Curious to know if this is the overall thinking or anything else that comes to bear on this.

3 Likes

We also want to make the API available to the public as soon as reasonably possible. This may happen shortly depending on our assessment.

13 Likes

any update? syncing finished?

3 Likes

Progress update

We are nearing completion of the feature for a Beta launch. I would assess that we are currently between 90% and 95% complete for the Chromium / Beta launch.

The plan for the release of the Bitcoin integration feature (incl. threshold ECDSA) is as follows:

  • Chromium (Beta) release in some weeks, target is late June: functionally complete implementation
    • API for Bitcoin testnet Integration available on IC mainnet for public consumption
    • Threshold ECDSA deployment with a test key that will be deleted after a Beta phase available on IC mainnet for public consumption
    • Documentation, videos, and a sample dApp on how to use the feature
  • GA (general availability) release targeted at ~1-2+ months after Chromium: production-ready implementation
    • API for Bitcoin mainnet Integration available on IC mainnet for public consumption
    • Threshold ECDSA deployment with the production key that will be hosted on two large subnets on IC mainnet for public consumption (NNS as key backup subnet, another large subnet as signing subnet)
    • ckBTC canister

The Chromium (Beta) release will allow the community to build canisters based on the Bitcoin and threshold ECDSA APIs, i.e., create fully-functional integrations with Bitcoin. The GA release provides fixes towards production readiness, e.g., in the areas of performance, and enables Bitcoin mainnet and the final production threshold ECDSA key.
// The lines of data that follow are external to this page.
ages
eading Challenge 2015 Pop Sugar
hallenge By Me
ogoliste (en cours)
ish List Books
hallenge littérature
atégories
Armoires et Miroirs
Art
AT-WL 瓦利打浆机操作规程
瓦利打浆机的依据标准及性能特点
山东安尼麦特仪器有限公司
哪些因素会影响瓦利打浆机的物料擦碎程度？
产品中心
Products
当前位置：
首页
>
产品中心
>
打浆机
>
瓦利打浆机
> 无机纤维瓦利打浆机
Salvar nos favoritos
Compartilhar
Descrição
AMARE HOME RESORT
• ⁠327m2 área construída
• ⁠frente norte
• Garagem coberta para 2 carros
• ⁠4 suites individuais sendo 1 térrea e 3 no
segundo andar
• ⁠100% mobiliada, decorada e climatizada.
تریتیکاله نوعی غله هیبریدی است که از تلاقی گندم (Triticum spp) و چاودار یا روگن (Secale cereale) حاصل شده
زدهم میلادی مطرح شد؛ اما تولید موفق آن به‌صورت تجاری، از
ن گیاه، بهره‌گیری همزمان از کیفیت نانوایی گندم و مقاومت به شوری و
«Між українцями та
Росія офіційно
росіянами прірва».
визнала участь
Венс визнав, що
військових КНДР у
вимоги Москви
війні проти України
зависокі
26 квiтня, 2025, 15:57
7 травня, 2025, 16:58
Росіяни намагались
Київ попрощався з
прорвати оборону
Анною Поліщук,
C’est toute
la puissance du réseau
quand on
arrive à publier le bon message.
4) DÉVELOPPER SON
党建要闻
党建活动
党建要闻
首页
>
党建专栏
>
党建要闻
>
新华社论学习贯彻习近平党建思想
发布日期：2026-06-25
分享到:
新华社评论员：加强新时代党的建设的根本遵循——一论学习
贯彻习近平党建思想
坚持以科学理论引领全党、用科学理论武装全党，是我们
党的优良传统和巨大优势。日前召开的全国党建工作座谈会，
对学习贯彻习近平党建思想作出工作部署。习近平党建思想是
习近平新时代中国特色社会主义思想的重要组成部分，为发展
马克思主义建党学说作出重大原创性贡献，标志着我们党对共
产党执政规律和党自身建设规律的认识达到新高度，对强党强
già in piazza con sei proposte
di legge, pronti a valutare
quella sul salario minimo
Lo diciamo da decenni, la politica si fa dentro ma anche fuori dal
We are now very close to the Chromium / Beta release. Next, you find the items that are still missing for the Bitcoin part (threshold ECDSA not considered here). Many of those are small items and/or already progressed quite a bit in their implementation.

  • Finalizing the API for sending transactions
  • Implementing the API for transaction fees (get_current_fee_percentiles)
  • Finalizing pagination support in get_utxos
  • Parameterizing the cycles accounting for the feature
  • Improving checkpointing performance (optional for Beta)
  • Hard cap Bitcoin payloads to 4MB
  • Improving finalization rate behaviour under heavy load of Bitcoin requests
  • Make DoSing the Bitcoin subnet more difficult
  • Updating the replica version to be shipped for the SDK release
  • Writing a documentation Web page
  • Recording tutorial videos

Towards the GA release, these are the major items to be fixed:

  • Benchmarking
  • Further performance improvements
  • Security enhancement: Allowing the detection of very long forks
  • Security enhancement: Move to larger subnet (potential performance implications to be assessed)
  • All required integration tests completed
  • Code cleanup

Hope this gives you an impression of where we stand and what we still need to work on.

25 Likes

Will the stable data structures that were developed for the BTC integration also be released as part of Beta or GA? I suspect they may come in very handy for canister developers.